Medical World News (MWN) was a weekly publication that focused on medical developments, issues, and personalities. It was published for 35 years from 1960 to 1994. Self-described as "The Newsmagazine of Medicine,” Medical World News was the only news magazine devoted solely to medicine during its years of publication.

With Maxwell M. Geffen as the publisher, the first issue of Medical World News hit the newsstand on April 22, 1960. It began as a biweekly publication, but quickly increased its frequency to every week. From the beginning Medical World News aspired to be more than just another medical journal. As Geffen describes in his first Letter from the Publisher, “Medical World News proposes to offer a new, unique and clear channel of communication between the profession and the world around it, and to set new standards of accuracy and disclosure, covering every phase of medical journalism.” (MWN, 1960, 04/22, p.11) It was a unique and independent publication with the freedom to report all aspects on controversial issues in medicine.

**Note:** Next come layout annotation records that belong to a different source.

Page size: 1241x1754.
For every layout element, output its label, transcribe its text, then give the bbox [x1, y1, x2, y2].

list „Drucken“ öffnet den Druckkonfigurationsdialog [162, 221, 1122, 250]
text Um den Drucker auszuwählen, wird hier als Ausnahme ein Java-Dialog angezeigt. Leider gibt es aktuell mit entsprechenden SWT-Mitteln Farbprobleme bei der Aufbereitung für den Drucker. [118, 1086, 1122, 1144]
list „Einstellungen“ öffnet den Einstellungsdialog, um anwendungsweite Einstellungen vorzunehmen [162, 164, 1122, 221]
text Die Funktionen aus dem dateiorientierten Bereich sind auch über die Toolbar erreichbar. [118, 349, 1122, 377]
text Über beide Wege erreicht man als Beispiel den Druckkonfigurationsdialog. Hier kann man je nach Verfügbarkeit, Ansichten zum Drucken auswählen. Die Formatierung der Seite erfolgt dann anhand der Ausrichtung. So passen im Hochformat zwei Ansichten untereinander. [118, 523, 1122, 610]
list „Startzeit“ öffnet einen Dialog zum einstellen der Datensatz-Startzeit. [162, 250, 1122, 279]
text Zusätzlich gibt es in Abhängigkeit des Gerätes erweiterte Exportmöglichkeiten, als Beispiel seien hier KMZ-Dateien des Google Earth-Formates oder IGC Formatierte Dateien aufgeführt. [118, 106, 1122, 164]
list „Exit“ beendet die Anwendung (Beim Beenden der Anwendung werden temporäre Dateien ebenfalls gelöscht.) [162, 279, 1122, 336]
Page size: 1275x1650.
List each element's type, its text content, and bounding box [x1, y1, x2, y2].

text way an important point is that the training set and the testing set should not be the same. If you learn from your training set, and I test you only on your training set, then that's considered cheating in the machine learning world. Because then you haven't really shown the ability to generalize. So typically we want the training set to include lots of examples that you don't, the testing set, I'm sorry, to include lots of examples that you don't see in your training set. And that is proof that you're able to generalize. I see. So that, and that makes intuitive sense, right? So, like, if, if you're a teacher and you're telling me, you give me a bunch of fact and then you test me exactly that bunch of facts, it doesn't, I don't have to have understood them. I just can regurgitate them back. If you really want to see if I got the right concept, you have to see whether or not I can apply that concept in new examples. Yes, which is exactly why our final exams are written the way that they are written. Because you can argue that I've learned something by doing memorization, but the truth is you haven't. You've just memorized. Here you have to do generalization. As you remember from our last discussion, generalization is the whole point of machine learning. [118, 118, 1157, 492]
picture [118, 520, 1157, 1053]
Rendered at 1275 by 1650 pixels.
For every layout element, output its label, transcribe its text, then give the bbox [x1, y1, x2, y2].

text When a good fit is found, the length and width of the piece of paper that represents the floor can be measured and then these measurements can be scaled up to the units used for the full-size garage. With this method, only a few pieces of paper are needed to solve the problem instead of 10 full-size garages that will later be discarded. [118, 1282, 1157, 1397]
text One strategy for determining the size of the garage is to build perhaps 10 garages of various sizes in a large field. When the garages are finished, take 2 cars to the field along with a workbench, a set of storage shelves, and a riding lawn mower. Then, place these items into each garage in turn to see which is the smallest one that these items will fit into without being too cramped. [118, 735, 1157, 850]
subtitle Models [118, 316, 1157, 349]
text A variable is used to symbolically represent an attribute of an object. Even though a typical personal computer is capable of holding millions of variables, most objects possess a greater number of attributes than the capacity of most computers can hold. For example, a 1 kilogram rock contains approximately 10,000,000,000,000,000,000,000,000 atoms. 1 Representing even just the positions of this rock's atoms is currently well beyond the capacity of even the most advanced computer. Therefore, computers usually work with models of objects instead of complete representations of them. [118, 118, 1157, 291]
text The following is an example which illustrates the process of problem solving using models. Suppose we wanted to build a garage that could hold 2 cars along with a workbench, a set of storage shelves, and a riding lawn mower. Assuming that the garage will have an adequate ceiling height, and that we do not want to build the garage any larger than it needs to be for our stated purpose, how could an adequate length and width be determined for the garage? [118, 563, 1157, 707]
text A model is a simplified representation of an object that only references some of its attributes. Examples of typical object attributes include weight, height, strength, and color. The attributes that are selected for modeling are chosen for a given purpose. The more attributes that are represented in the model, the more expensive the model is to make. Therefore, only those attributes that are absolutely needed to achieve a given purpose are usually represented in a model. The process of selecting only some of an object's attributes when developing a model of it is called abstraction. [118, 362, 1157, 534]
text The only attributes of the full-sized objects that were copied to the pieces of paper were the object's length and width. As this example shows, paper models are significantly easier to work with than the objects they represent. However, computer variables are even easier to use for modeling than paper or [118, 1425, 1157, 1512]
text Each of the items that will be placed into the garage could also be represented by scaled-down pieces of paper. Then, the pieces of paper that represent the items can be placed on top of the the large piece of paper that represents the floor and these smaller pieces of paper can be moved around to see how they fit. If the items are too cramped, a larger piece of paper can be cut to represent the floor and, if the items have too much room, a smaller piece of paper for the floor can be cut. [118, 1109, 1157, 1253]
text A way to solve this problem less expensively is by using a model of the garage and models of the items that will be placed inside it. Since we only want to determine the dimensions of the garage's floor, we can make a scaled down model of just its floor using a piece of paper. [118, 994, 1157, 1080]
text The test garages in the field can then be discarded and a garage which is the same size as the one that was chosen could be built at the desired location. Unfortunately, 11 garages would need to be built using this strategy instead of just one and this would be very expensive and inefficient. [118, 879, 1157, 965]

Its target audience was the physician, and the image-rich content was “designed to facilitate communications and easy reading.” (MWN, 1960, 04/22, p.11) Within the first 2 months, Medical World News covered “the Kefauver investigation, the rapid developments surrounding medical care for the aged, the debate of the ‘polio greats,’ the use of oral contraceptives and the exciting conversation of tumorous cells into normal cells by a Rockefeller Institute scientist.” (MWN, 1960, 06/03, p.9)

Morris Fishbein, previously editor of Journal of the American Medical Association, was the first editor for the Medical World News. He shaped the tone and concepts of the publication, emphasizing photography to differentiate Medical World News from other medical journals. He had a photo staff of six people, including Rick Giacalone as art director and Don Monaco and Martha Roberts as photo editors. The work of the staff and amount of images created, reviewed, and used for each story was a massive undertaking. Geffen describes, “[the picture staff] handles about 30,000 pictures every year. For a single story, they may scrutinize as many as 150 color slides or a dozen rolls of 36-frame black-and-white film--from which they will choose only four or five of the best for publication.” (MWN, 1967, 03/31, p.21) To capture all the footage, Medical World News hired freelance photographers for assignments all over the world. Many were members of the American Society of Magazine Photographers. Notable photographers who contributed to issues are George Tames, Art Shay, Joe Baker, James Pickerell, Ivan Massar, Jerry Miller, Al Geise, Mike Shea, Dennis Galloway, and Bob Phillips. Some photographers were associated with photo agencies, like Black Star and Magnum Photos.

Ownership of the Medical World News changed throughout its 35-year history. The following is a list of publishing companies, their locations, and years of ownership: Medical World News Publishing Company, New York, NY, 1960-1967 McGraw-Hill Publications, New York, NY, 1967-1981 Hospital Equities International (HEI) Publishing Company, Houston, TX, 1981-1985 Miller Freeman Inc., San Francisco, CA, 1985-1992 Axel Springer Publications, New York, NY, 1992-1994

By the 1990s Medical World News had become a monthly magazine. Nicholas K. Zittel was the last editor, and he wrote in his final Editor’s Note, “Over the years, MWN has fought valiantly to fulfill [its] promise. The ‘war on cancer,’ the artificial heart, Medicare, advances in neonatology, the halcyon days of drug discovery, political battles in Congress. With its comprehensive coverage of these and other critical issues MWN has fought tirelessly for and on behalf of the primary-care physician.” (MWN, February 1994, p.2) The last issue of the Medical World News was published in February 1994.